Exploring the reactivity of nickel in the formation and scission of C-X (X = C, N, O, S) bonds Chiu, Wei Ling


In this Thesis, we explore the reactivity of organometallic complexes of nickel towards activating bonds in esters, thioesters, and oxaziridines, as well as study the mechanism by which nickel mediates the trifluoromethylthiolation of aryl chlorides. Chapter 1 delves into modern developments in activating and forming C–F bonds using group 10 transition metal complexes. Emphasis is placed on the challenges and strategies employed, such as ligand design and additive choice, to achieve selective C-F bond activation and formation. In Chapter 2, we explore the reactivity of a low valent nickel complex with esters and thioesters.
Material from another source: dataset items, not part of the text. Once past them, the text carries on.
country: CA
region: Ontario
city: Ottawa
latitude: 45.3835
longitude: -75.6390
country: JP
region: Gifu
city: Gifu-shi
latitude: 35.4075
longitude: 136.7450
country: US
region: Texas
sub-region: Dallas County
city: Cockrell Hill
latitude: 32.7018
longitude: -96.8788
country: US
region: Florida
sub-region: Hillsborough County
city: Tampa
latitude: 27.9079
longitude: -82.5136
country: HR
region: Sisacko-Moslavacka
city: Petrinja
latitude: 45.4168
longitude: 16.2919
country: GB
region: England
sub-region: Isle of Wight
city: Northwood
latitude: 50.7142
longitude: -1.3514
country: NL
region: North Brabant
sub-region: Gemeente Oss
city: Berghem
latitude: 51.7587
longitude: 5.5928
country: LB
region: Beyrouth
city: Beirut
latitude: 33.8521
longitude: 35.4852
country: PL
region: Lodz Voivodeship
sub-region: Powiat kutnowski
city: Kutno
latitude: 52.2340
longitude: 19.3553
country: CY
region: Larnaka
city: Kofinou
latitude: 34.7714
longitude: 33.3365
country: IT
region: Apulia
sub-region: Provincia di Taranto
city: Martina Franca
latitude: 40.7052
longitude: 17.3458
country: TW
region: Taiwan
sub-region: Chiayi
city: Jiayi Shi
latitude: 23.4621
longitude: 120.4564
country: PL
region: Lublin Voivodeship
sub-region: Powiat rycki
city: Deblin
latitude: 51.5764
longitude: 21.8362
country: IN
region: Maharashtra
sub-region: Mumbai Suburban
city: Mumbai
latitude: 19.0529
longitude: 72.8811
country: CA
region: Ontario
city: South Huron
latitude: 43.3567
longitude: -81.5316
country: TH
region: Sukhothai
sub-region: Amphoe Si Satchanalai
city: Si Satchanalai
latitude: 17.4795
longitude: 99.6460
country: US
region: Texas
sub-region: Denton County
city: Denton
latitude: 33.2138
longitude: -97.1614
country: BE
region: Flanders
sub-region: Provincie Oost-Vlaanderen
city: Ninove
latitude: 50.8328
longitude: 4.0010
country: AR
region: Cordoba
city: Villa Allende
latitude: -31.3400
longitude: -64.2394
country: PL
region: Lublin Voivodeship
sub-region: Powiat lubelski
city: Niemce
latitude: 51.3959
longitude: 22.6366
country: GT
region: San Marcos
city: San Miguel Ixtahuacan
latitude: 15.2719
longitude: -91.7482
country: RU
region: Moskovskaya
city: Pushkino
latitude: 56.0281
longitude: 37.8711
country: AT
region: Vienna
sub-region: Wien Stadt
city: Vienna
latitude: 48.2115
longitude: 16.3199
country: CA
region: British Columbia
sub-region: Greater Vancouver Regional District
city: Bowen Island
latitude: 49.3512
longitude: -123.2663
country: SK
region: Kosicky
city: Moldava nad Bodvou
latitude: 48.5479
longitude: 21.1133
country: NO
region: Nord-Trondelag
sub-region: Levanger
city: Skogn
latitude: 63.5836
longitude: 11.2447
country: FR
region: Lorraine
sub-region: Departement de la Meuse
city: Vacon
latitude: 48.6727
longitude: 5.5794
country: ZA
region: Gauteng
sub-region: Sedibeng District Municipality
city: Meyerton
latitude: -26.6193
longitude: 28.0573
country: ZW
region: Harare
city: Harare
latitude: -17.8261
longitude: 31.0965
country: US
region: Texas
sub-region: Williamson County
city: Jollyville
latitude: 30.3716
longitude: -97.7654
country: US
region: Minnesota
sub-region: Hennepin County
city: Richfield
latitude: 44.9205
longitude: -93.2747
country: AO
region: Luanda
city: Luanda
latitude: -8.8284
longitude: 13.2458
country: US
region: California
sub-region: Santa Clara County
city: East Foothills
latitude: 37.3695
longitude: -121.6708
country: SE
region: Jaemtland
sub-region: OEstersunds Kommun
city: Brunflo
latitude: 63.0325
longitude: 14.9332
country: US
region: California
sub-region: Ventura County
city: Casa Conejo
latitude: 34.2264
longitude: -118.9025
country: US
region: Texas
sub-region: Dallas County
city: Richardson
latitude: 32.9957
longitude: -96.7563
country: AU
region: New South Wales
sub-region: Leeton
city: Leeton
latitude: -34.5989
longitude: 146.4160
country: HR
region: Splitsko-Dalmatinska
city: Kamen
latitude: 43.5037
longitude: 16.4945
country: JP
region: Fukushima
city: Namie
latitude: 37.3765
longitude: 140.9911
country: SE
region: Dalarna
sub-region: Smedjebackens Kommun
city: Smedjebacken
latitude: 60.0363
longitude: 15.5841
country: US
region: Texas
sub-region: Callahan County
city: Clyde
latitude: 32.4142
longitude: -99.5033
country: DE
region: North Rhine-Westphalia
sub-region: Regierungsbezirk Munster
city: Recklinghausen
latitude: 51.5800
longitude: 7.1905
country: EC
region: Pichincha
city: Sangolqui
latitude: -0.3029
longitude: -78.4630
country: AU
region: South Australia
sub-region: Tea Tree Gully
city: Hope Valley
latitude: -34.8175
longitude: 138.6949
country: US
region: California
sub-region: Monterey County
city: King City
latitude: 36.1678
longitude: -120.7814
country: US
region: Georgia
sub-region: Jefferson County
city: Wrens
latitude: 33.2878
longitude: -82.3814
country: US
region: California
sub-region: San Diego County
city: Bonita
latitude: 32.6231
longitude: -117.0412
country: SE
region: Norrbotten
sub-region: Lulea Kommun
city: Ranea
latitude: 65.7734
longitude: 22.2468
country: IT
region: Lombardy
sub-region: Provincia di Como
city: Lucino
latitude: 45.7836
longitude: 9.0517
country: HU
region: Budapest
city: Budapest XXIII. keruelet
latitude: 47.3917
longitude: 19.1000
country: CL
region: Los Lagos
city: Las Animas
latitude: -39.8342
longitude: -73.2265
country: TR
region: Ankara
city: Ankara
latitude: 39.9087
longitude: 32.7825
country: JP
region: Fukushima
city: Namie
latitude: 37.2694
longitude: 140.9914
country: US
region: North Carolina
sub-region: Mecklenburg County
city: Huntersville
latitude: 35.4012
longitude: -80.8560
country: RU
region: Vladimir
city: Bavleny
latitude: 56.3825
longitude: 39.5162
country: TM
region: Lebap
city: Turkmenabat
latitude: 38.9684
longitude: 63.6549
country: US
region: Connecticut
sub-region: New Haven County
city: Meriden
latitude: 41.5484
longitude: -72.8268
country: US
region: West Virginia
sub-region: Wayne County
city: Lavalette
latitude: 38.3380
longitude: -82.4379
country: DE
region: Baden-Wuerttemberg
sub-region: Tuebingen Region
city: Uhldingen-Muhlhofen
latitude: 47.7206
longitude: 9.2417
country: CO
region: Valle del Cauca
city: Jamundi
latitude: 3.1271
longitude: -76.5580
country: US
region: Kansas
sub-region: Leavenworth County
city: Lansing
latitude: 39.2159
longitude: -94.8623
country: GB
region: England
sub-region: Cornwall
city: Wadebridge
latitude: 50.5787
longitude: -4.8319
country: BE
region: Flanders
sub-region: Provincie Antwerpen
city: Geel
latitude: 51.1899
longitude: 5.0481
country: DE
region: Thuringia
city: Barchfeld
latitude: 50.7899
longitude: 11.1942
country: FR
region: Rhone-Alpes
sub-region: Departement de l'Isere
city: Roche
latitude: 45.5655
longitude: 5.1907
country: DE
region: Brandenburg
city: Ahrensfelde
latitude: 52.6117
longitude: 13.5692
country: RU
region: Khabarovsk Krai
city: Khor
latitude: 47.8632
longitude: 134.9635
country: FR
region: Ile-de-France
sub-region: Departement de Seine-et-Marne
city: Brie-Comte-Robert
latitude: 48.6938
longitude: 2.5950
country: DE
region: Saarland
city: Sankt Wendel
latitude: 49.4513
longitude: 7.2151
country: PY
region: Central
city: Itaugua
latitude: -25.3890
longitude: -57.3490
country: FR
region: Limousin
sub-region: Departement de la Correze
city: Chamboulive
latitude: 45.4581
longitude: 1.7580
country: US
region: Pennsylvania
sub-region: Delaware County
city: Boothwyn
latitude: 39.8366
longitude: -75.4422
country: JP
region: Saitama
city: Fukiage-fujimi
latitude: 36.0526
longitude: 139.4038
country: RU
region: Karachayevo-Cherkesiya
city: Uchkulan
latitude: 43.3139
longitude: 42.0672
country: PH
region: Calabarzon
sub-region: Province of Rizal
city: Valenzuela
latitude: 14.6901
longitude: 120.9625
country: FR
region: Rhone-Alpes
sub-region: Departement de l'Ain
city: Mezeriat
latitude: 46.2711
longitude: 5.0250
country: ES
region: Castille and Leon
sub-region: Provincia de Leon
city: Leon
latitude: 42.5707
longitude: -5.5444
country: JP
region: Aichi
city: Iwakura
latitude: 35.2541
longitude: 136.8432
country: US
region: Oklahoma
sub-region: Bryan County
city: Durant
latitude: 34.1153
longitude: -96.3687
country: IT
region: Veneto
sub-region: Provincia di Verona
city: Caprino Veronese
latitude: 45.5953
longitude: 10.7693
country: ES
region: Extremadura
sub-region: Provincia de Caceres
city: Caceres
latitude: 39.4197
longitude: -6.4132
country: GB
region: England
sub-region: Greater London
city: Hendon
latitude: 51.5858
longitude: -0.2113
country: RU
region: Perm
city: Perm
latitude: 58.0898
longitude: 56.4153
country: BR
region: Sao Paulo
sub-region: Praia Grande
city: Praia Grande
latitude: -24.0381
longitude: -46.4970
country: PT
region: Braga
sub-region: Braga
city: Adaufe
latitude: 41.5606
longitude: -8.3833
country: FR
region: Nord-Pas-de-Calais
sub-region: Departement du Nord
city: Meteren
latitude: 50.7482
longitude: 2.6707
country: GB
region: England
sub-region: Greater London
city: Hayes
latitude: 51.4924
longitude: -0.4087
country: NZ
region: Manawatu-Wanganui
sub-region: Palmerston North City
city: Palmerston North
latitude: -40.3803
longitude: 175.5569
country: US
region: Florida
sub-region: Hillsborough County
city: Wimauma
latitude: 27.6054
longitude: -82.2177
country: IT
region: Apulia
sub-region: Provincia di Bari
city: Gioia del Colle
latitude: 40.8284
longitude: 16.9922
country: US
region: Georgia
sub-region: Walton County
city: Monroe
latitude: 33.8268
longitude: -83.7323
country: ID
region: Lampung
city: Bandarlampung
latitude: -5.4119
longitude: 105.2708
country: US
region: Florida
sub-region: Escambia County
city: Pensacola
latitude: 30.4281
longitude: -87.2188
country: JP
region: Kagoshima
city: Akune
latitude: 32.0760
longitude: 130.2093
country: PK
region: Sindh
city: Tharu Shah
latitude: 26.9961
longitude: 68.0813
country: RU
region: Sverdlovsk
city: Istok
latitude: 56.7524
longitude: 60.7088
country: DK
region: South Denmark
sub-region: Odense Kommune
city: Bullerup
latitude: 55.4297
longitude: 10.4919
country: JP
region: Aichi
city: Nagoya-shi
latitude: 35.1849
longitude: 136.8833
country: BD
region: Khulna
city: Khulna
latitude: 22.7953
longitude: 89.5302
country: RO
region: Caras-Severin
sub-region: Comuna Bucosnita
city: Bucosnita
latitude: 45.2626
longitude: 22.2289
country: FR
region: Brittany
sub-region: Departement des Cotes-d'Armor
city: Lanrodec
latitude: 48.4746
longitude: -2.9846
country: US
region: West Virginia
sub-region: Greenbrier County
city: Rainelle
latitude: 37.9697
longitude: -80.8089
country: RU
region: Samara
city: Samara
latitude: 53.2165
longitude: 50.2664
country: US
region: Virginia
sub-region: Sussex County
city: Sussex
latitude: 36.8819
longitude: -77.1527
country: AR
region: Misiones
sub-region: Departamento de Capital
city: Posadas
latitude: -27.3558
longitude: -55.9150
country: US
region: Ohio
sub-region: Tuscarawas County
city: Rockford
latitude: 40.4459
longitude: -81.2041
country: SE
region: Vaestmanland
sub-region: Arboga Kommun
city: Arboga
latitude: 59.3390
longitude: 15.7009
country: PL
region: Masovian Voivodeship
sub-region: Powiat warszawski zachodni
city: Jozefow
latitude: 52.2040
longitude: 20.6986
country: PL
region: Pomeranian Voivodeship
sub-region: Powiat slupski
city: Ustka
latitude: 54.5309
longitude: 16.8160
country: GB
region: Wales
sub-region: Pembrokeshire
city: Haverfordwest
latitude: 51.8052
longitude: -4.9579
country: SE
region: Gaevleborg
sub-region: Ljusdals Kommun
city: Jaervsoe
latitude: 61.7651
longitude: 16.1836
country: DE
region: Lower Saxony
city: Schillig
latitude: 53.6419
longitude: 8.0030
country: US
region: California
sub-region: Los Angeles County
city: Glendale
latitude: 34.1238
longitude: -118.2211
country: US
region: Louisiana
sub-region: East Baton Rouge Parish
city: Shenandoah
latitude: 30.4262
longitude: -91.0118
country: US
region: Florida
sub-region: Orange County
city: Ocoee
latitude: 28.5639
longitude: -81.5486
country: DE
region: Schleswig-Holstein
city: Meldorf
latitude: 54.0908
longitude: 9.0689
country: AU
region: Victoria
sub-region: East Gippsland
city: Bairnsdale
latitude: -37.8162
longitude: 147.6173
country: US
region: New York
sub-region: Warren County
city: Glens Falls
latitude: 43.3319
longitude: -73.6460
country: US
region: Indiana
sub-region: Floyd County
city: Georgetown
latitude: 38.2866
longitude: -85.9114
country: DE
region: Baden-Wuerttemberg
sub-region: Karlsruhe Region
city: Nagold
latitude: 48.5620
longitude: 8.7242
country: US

Stoichiometric cross-coupling of thioesters proceeds via initial C(acyl)-S bond insertion by nickel, followed by transmetallation with phenylboronic acid to form thioethers. Esters react via C(aryl)-O bond insertion and transmetallation to afford heterobiaryls. We discuss how our attempts at rendering the above transformations catalytic led to the identification of nickel complexes that prevent catalytic turnover. We also collaborate with the Kennepohl group at UBC to study the degree of Ni(0) versus Ni(II) character in a series of bisphosphine nickel complexes, obtaining evidence that the bonding in the Ni π-complexes exhibits major backbonding from the bisphosphine ligand with minor contributions from σ-bonding. In Chapter 3, we show that nickel can cleave the weak N–O bond in oxaziridines to generate a variety of organonickel complexes. We study the fragmentation of an oxazanickelacyclobutane and test the potential catalytic applications of the complexes toward the synthesis of amides and oxazoles. However, we observe the formation of nickel complexes that are thermodynamic sinks which impede catalysis. In Chapter 4, we seek to uncover the mechanism of the Ni-catalyzed trifluoromethylthiolation of aryl chlorides using AgSCF₃. using a combination of stoichiometric experiments, cyclic voltammetry, and NMR spectroscopic studies. We identify a major side reaction that forms a nickel fluoride complex and obtain evidence that suggests a pathway involving inner sphere electron transfer from silver to nickel. By studying the reactivity of nickel complexes and their roles in catalytic reactions, we hope to inform scientists on improved ligand design, substrate choice, and reaction conditions that would lead to more efficient catalysis.